§ Task description
Could you copy the lines below exactly, leaving none out?

Data entries
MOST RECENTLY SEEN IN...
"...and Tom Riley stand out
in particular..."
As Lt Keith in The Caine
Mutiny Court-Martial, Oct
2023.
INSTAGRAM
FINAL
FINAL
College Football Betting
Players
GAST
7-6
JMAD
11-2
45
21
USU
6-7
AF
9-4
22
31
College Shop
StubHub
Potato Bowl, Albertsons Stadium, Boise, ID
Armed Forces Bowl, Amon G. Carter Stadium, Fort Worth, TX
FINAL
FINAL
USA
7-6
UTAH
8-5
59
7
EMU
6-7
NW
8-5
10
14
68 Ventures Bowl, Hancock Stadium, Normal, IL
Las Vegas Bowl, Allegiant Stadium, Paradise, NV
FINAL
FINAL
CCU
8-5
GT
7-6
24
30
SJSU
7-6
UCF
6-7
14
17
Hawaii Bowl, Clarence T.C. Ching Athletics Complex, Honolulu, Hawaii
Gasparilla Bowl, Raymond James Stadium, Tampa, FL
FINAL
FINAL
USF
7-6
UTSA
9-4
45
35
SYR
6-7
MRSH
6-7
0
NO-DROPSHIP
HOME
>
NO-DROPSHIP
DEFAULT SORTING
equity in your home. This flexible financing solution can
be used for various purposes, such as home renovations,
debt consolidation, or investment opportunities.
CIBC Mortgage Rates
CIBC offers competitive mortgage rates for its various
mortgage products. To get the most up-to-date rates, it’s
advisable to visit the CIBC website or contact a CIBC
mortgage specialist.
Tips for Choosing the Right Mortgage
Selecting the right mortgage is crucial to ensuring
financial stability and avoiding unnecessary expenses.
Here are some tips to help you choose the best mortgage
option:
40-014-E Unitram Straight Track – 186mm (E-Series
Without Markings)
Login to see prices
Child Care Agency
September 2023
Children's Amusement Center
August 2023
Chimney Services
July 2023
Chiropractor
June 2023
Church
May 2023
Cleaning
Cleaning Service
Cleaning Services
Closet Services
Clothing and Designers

§ Problem solution
MOST RECENTLY SEEN IN...
"...and Tom Riley stand out
in particular..."
As Lt Keith in The Caine
Mutiny Court-Martial, Oct
2023.
INSTAGRAM
FINAL
FINAL
College Football Betting
Players
GAST
7-6
JMAD
11-2
45
21
USU
6-7
AF
9-4
22
31
College Shop
StubHub
Potato Bowl, Albertsons Stadium, Boise, ID
Armed Forces Bowl, Amon G. Carter Stadium, Fort Worth, TX
FINAL
FINAL
USA
7-6
UTAH
8-5
59
7
EMU
6-7
NW
8-5
10
14
68 Ventures Bowl, Hancock Stadium, Normal, IL
Las Vegas Bowl, Allegiant Stadium, Paradise, NV
FINAL
FINAL
CCU
8-5
GT
7-6
24
30
SJSU
7-6
UCF
6-7
14
17
Hawaii Bowl, Clarence T.C. Ching Athletics Complex, Honolulu, Hawaii
Gasparilla Bowl, Raymond James Stadium, Tampa, FL
FINAL
FINAL
USF
7-6
UTSA
9-4
45
35
SYR
6-7
MRSH
6-7
0
NO-DROPSHIP
HOME
>
NO-DROPSHIP
DEFAULT SORTING
equity in your home. This flexible financing solution can
be used for various purposes, such as home renovations,
debt consolidation, or investment opportunities.
CIBC Mortgage Rates
CIBC offers competitive mortgage rates for its various
mortgage products. To get the most up-to-date rates, it’s
advisable to visit the CIBC website or contact a CIBC
mortgage specialist.
Tips for Choosing the Right Mortgage
Selecting the right mortgage is crucial to ensuring
financial stability and avoiding unnecessary expenses.
Here are some tips to help you choose the best mortgage
option:
40-014-E Unitram Straight Track – 186mm (E-Series
Without Markings)
Login to see prices
Child Care Agency
September 2023
Children's Amusement Center
August 2023
Chimney Services
July 2023
Chiropractor
June 2023
Church
May 2023
Cleaning
Cleaning Service
Cleaning Services
Closet Services
Clothing and Designers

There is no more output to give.